3/14/2016

Le cinquième empire

La question est peut-être bête mais on se l'est posée l'autre jour entre amis. Quelle est la meilleure cinématographie nationale depuis 1975 ? La date qui marquait pour Jean-Claude Biette la fin de quelque chose, disons de la modernité, semble être en effet une bonne frontière. Si on considère toute la production de fiction, documentaire et avant-garde, il faudrait répondre que c'est le cinéma américain. Mais justement à partir de 1975 le cinéma américain est le responsable de l'infantilisation la plus sauvage des spectateurs (que quelques cinéastes vont savoir transformer, avec ce talent dont seul les américains disposent, cf. Joe Dante). Alors on aurait envie de trouver ailleurs. Et il faudrait, comme suggère Pierre Léon dans le dernier Trafic, choisir le cinéma portugais. D'abord, car étant un pays avec une toute petite production ils ont condensé un niveau de talent extraordinaire en quelques décennies (d'Oliveira à Reis et Cordeiro, de Noronha da Costa à Pedro Costa, de Monteiro à Rita Azevedo Gomes, sans parler des invités, comme Raoul Ruiz – et c'est une caractéristique de l'âge d'or presque de toute cinématographie, la faculté à adopter des étrangers). Et ensuite, parce qu'ils sont les seuls, après les américains et les italiens, à avoir inventé une langue "commune" qui dépassait leur propre nationalité. Aujourd'hui un français peut faire un film "portugais", un espagnol aussi (ils le font par ailleurs, parfois pour le meilleur, dans le cas espagnol avec le merveilleux film sur Sherlock Holmes de José Luis Garci, parfois pour le pire, comme tous ces court-métrages que Mathieu Macheret attaque de "portuguisme").
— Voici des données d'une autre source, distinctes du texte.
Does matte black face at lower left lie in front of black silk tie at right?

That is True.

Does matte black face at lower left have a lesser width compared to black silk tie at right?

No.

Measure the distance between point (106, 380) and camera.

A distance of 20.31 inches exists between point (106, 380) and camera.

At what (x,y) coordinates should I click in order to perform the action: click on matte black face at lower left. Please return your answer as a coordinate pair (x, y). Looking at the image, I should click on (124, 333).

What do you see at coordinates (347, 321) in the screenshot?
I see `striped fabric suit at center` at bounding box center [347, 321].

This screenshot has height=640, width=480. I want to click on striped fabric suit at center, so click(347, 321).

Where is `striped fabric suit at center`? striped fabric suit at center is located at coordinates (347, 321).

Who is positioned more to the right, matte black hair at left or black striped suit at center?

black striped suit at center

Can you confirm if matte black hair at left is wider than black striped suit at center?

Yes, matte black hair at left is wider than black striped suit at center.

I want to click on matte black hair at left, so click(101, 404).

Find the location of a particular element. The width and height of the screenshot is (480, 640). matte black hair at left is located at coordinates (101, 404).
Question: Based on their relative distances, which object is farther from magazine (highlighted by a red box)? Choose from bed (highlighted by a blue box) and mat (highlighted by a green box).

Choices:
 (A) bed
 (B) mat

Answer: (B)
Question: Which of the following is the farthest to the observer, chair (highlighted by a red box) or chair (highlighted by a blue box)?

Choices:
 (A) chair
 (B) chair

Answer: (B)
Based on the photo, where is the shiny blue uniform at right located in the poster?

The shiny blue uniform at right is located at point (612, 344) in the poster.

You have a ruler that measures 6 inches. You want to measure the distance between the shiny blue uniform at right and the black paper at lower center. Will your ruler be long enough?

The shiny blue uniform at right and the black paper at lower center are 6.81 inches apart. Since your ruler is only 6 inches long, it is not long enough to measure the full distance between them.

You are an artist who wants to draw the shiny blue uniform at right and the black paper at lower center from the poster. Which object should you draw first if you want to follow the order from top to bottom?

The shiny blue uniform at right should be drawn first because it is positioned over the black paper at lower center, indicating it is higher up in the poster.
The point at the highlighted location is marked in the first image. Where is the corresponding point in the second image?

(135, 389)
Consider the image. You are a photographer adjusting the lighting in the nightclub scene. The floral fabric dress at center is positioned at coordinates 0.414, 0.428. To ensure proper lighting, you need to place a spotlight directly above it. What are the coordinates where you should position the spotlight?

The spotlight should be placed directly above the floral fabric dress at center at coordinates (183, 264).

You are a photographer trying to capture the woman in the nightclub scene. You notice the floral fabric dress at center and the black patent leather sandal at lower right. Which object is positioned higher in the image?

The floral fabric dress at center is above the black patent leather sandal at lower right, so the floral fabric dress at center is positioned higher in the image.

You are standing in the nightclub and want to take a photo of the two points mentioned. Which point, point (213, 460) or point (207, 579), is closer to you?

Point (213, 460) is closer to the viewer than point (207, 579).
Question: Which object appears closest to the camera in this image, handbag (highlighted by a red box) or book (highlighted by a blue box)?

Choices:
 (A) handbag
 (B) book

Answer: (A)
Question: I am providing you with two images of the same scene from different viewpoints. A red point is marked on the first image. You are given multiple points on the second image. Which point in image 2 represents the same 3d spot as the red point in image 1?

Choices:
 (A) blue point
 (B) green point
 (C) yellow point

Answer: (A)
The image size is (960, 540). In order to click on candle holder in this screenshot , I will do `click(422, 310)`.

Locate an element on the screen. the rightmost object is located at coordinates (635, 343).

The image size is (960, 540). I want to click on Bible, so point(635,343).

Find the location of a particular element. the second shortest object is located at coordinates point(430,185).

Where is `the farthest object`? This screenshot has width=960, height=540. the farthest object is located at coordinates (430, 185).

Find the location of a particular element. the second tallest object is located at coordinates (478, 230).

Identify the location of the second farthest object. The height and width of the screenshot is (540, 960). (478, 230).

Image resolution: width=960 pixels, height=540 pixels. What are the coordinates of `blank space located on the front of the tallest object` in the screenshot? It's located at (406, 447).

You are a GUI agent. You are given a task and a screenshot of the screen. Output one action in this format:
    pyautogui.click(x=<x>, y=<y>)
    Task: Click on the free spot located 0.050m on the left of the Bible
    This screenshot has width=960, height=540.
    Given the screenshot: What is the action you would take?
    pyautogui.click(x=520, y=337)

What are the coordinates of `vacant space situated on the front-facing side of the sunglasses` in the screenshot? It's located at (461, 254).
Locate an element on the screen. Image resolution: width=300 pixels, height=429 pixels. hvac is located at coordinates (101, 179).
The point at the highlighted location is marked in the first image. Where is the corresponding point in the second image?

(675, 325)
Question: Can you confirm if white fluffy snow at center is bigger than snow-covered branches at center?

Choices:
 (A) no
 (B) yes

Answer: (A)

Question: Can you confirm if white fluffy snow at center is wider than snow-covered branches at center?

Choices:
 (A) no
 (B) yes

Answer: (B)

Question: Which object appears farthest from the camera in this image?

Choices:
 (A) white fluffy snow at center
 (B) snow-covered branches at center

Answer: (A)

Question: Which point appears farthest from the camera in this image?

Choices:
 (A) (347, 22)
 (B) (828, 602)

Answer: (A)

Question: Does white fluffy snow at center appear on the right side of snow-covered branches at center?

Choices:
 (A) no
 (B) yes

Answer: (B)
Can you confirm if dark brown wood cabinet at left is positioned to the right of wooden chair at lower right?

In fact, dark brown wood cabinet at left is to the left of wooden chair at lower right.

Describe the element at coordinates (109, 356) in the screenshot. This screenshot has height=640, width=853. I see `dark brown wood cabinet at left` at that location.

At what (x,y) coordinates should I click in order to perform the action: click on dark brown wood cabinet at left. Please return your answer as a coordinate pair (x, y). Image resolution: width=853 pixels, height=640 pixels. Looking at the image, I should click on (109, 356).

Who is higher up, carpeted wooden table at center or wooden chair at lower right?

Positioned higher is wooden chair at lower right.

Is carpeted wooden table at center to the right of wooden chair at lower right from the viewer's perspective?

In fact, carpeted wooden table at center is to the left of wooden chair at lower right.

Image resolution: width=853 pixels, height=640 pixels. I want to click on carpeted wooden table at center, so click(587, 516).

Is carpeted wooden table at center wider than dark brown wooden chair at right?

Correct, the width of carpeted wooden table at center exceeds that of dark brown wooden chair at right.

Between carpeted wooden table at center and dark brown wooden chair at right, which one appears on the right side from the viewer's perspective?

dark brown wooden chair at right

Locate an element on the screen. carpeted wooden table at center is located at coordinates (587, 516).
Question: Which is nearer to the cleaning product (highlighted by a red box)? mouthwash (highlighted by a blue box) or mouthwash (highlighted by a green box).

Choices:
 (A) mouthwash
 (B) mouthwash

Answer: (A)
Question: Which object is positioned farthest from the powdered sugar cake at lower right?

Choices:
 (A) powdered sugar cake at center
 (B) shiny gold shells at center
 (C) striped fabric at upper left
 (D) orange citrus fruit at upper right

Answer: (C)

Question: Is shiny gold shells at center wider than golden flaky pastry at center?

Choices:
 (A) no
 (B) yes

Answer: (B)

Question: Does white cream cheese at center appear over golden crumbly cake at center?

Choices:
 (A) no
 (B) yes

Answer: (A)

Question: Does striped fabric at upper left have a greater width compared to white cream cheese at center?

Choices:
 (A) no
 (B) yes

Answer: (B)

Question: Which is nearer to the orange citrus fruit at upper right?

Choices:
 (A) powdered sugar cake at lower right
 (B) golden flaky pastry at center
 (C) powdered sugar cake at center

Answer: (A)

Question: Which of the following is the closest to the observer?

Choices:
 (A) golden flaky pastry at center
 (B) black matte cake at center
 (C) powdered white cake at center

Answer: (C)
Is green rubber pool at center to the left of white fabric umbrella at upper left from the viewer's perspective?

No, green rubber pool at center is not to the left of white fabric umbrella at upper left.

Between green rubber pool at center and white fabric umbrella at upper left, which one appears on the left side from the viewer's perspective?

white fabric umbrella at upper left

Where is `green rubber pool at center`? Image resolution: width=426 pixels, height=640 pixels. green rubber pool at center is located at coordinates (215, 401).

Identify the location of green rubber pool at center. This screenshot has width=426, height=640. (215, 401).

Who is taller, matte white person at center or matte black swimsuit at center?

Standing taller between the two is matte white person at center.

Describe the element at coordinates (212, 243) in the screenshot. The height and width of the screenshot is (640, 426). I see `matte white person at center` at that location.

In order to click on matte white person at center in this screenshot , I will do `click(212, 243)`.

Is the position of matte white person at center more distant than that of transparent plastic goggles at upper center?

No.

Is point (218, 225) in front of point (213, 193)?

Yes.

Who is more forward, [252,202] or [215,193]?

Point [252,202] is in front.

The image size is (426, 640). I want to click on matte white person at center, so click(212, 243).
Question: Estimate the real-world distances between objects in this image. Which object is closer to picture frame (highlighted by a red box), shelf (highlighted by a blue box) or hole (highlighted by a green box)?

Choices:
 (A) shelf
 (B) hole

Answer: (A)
Le problème c'est que ces âges d'or (France dans les années 30, le néoréalisme italien, Hollywood à plusieurs reprises) sont toujours accompagnées d'une acceptation populaire, ou dans le pire de cas à une curiosité majoritaire. Et ce n'est pas du tout le cas de cette âge d'or portugaise, qu'il faut trouver comme on trouve un refuge. Mais ce n'est peut-être pas la faute du cinéma portugais et, justement c'est ce que viendrait confirmer que, depuis 1975, ce n'est pas pareil.